2. Admissible evidence
The admissibility of evidence should be clearly distinguished from the weight of evidence: whereas admissibility involves the question whether a piece of evidence should be considered at all, the probative value of evidence refers to the question whether the evidence to be considered provides sufficient proof of the alleged facts (see e.g. T 1698/08 with regard to a document, T 1363/14 and T 838/92 with regard to witnesses).
The allegation that a witness might be biased does not itself render the testimony inadmissible; rather, suspicion of bias is a matter to be considered during the evaluation of evidence (T 838/92). The principle of free evaluation of evidence applies only once evidence has been taken and cannot be used to justify not taking evidence offered (T 2238/15).
Assessing the evidence is part of the process of ascertaining whether the opposition is well founded in substance (T 234/86; along the same lines T 353/06, T 1194/07). No EPC provision requires that an alleged prior use must actually be proven within the opposition period in order to substantiate the allegation (T 1363/14, T 2238/15).
The board in T 885/02 observed that the opinion of an expert does not necessarily reflect the view of the skilled reader for various reasons. Those experts who were in the case at issue eminent scientists had their own experience which was not necessarily common general knowledge. Those observations did not mean that those declarations were to be disregarded.

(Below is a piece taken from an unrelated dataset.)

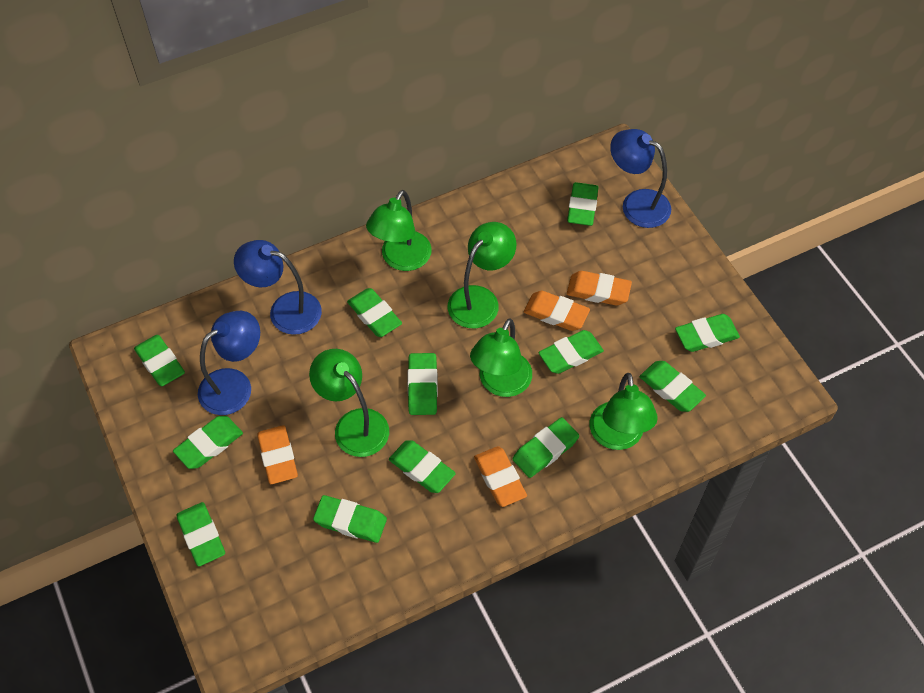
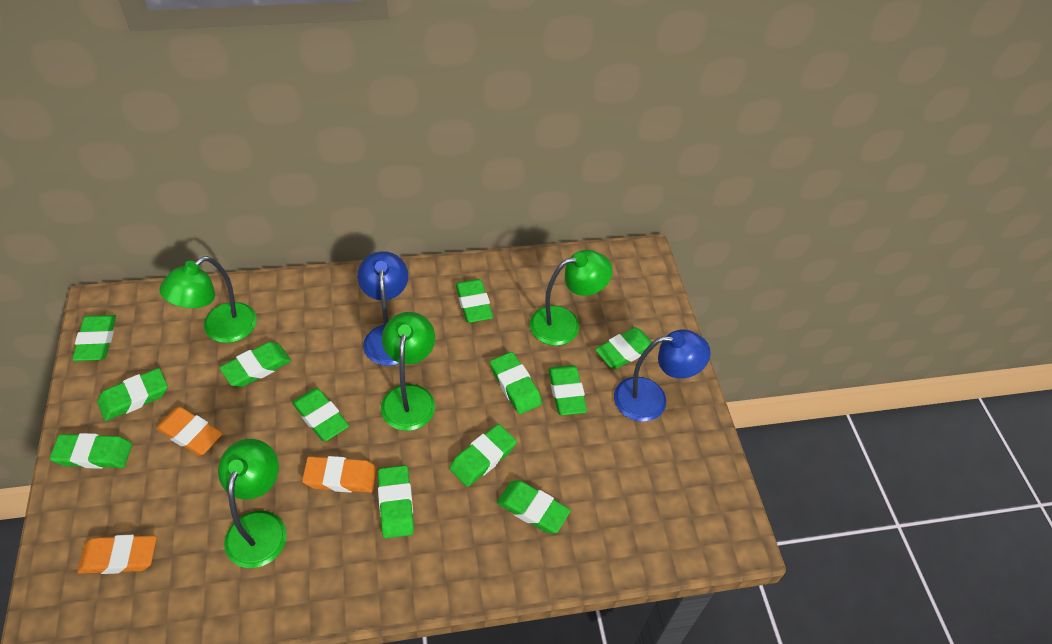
blue lamp: [198,311,260,415] [234,240,322,335] [610,129,671,228] = 3 -> [357,251,408,366] [614,330,711,422] = 2
green lamp: [309,349,389,457] [366,190,432,271] [448,222,517,328] [470,318,532,397] [590,373,658,450] = 5 -> [160,256,257,343] [218,439,287,568] [381,312,435,431] [530,250,612,346] = 4
orange eraser: [257,425,298,484] [474,446,527,507] [524,291,590,331] [567,271,632,306] = 4 -> [77,535,157,574] [156,407,223,456] [302,456,377,493] = 3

In T 1551/14, after the first oral proceedings the patent proprietor had filed a new auxiliary request in which the subject-matter of the two independent claims had been limited by a new feature. After the summons to a second round of oral proceedings, and within the period fixed under R. 116 EPC, the opponent had filed a statutory declaration from a witness who had already been heard and that this witness be heard again. Among other things, the board held that not even contradictions with previous submissions – which it did see in the case in hand – could justify refusing from the outset to admit submissions that were a legitimate reaction to a change in the counterparty's case.